**ASSIGNED TASK 1:**
In the aluminum hedging text, which exchange determines the market price on which the aluminum products are based?
**ASSIGNED TASK 2:**
Please extract the aluminum hedging text between "Inherent in our business" and "changing aluminum prices.", inclusive.
**ASSIGNED TASK 3:**
Continue the aluminum hedging text, picking up after its final sentence.

**TEXT BLOCK:**
______________________________

Inherent in our business is the risk of matching the timing of our contracts. We
buy and sell aluminum products which are based on a constantly moving terminal
market price determined by the London Metal Exchange (“LME”). Were we
not to hedge such exposures we could be exposed to significant losses due to the
continually changing aluminum prices.
We use
aluminum future contracts to manage our exposure to commodity price risk
inherent in our activities. It is our policy to hedge such risks, to
the extent practicable. We enter into hedges to limit our exposure to
volatile price fluctuations in metals which would impact our gross margins on
firm purchase and sales commitments. As an example, we may enter into
fixed price contracts with our suppliers and variable price sales contracts with
our customers. We will utilize the futures market to match the terms of the
purchase and sale through hedging our fixed purchase commitment by entering into
a futures contract and selling the aluminum for future delivery in the month
where the aluminum is to be priced and delivered to the
customer. We use hedges for no purpose other than to avoid
exposure to changes in aluminum prices and foreign currency rates between when
we buy a shipment of aluminum from a supplier and when we deliver it to a
customer.

______________________________

**EXTRACTED DATA:**
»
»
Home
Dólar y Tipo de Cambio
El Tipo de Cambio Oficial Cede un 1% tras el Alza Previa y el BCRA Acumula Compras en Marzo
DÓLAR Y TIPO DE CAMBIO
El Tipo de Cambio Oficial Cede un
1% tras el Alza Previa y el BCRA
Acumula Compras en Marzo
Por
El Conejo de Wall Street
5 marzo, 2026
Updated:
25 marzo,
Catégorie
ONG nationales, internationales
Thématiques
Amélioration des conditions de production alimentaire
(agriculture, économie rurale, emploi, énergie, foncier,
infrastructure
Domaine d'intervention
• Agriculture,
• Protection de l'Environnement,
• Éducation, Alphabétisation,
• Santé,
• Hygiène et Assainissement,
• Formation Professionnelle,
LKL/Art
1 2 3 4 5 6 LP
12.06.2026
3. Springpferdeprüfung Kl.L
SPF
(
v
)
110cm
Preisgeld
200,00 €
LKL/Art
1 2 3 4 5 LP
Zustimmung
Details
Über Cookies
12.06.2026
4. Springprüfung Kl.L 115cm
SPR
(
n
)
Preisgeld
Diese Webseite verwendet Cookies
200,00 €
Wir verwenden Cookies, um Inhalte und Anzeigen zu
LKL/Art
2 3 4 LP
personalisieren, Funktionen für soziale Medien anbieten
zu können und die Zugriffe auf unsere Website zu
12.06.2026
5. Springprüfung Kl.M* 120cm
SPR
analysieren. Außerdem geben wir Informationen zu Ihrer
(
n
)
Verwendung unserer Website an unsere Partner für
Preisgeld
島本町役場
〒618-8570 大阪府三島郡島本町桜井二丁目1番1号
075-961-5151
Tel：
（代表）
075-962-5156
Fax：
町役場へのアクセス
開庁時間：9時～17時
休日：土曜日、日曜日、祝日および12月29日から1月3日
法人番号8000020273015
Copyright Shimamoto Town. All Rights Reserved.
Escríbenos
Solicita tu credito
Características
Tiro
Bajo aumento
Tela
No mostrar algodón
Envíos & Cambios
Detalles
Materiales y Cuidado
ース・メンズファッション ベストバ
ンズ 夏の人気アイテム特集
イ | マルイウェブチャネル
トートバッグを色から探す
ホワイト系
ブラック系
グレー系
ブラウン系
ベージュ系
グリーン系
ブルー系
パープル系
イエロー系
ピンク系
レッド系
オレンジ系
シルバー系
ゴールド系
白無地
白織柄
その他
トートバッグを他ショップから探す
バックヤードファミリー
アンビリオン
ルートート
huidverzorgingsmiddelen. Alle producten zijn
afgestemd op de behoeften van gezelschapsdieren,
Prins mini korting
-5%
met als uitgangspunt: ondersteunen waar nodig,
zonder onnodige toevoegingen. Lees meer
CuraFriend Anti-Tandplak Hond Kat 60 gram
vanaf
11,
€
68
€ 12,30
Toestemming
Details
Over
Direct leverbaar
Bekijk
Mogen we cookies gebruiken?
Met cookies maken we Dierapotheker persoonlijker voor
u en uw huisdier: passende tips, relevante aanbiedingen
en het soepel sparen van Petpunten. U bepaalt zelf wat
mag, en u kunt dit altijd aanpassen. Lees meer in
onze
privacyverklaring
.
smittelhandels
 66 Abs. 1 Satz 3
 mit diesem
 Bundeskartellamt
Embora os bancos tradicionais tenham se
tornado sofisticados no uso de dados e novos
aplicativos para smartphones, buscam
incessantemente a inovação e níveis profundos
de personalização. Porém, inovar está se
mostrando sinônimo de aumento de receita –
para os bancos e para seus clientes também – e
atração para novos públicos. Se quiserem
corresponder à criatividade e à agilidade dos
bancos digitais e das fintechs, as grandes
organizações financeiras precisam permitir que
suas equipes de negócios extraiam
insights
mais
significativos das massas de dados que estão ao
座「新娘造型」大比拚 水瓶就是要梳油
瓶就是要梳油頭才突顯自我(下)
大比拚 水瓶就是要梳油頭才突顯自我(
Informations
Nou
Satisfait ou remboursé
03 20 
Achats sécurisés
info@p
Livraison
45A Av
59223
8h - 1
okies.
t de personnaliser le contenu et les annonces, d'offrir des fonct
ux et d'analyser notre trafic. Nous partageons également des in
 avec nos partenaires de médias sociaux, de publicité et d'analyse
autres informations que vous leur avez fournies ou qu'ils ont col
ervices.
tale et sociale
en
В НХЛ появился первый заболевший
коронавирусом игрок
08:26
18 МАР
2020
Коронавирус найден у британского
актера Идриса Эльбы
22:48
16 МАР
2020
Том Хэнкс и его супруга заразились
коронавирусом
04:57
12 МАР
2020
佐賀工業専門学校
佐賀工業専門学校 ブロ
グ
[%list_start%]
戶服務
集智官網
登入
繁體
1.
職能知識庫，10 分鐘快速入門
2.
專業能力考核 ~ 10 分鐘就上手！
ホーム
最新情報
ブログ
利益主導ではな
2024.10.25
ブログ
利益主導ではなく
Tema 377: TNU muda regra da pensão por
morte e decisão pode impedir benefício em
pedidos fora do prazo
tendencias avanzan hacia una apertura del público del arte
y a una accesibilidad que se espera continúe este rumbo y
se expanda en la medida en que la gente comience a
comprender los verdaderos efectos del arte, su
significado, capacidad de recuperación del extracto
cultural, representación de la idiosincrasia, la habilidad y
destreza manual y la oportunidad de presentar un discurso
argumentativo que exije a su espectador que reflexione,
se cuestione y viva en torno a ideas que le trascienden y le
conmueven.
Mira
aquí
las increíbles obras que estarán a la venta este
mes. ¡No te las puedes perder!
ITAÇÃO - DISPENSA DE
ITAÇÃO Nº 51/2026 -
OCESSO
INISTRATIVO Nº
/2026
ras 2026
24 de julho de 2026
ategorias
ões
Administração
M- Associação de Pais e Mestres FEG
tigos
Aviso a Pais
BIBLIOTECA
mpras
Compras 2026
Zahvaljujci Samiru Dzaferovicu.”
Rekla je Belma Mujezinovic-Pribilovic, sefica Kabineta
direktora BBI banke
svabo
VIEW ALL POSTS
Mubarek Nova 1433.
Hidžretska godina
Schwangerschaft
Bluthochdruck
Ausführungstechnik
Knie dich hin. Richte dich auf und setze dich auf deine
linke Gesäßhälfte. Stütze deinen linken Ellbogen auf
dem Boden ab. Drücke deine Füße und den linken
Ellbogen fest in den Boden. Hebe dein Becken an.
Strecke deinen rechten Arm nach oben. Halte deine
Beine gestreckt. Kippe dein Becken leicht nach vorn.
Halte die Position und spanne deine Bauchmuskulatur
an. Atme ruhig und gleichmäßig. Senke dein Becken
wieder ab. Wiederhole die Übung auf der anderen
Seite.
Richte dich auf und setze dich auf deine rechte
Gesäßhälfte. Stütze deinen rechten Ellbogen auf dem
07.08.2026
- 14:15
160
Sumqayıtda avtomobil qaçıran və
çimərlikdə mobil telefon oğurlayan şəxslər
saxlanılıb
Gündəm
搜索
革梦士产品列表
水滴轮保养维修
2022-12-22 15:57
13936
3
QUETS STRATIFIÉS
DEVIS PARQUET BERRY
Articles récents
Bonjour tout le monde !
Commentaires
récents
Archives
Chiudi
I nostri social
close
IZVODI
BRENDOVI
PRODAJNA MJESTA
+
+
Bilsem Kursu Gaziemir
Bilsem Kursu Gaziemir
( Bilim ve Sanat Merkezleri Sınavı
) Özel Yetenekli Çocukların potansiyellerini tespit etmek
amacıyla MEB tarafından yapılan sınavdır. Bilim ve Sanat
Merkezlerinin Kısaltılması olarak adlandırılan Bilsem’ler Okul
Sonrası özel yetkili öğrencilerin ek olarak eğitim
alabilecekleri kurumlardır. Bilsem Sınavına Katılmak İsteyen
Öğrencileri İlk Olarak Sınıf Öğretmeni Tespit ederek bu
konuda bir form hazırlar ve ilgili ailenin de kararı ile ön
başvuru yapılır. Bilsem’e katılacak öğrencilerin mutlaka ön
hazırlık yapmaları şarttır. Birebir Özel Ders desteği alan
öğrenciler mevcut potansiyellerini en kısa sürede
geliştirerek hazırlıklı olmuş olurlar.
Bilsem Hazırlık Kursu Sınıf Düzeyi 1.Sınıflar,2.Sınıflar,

______________________________

**TASK OUTPUT 1:**
The London Metal Exchange (LME).

**TASK OUTPUT 2:**
Inherent in our business is the risk of matching the timing of our contracts. We
buy and sell aluminum products which are based on a constantly moving terminal
market price determined by the London Metal Exchange (“LME”). Were we
not to hedge such exposures we could be exposed to significant losses due to the
continually changing aluminum prices.

**TASK OUTPUT 3:**
If the
underlying metal price increases since a sales contract is initiated, we would
suffer a hedging loss and have a derivative liability, but the sales price to
the customer would be based on a higher market price and offset the
loss. Conversely, if the metal price decreases, we would have a
hedging gain and recognize a derivative asset, but the sales price to the
customer would be based on the lower market price and offset the
gain.
We also
enter into foreign exchange forward contracts to hedge our exposure related to
commitments to sell non-ferrous metals denominated in some international
currencies. In such cases, we will sell the foreign currency through
a bank for an approximate date when we anticipate receiving payment from the
foreign customer. When payment is received, we will deliver the foreign currency
to the bank and receive U.S. dollar equivalent based upon our hedged
rate.
In
accordance with Financial Accounting Standards No. 133, we designate these
derivative contracts as fair value hedges and recognize them on our balance
sheet at fair value as well as offsetting changes in the fair value of the
related hedged firm purchase and sales commitment attributable to the hedged
risk. The fair value adjustment related to the hedged commitment is recognized
in earnings upon revenue recognition which occurs at the time of delivery to our
customers.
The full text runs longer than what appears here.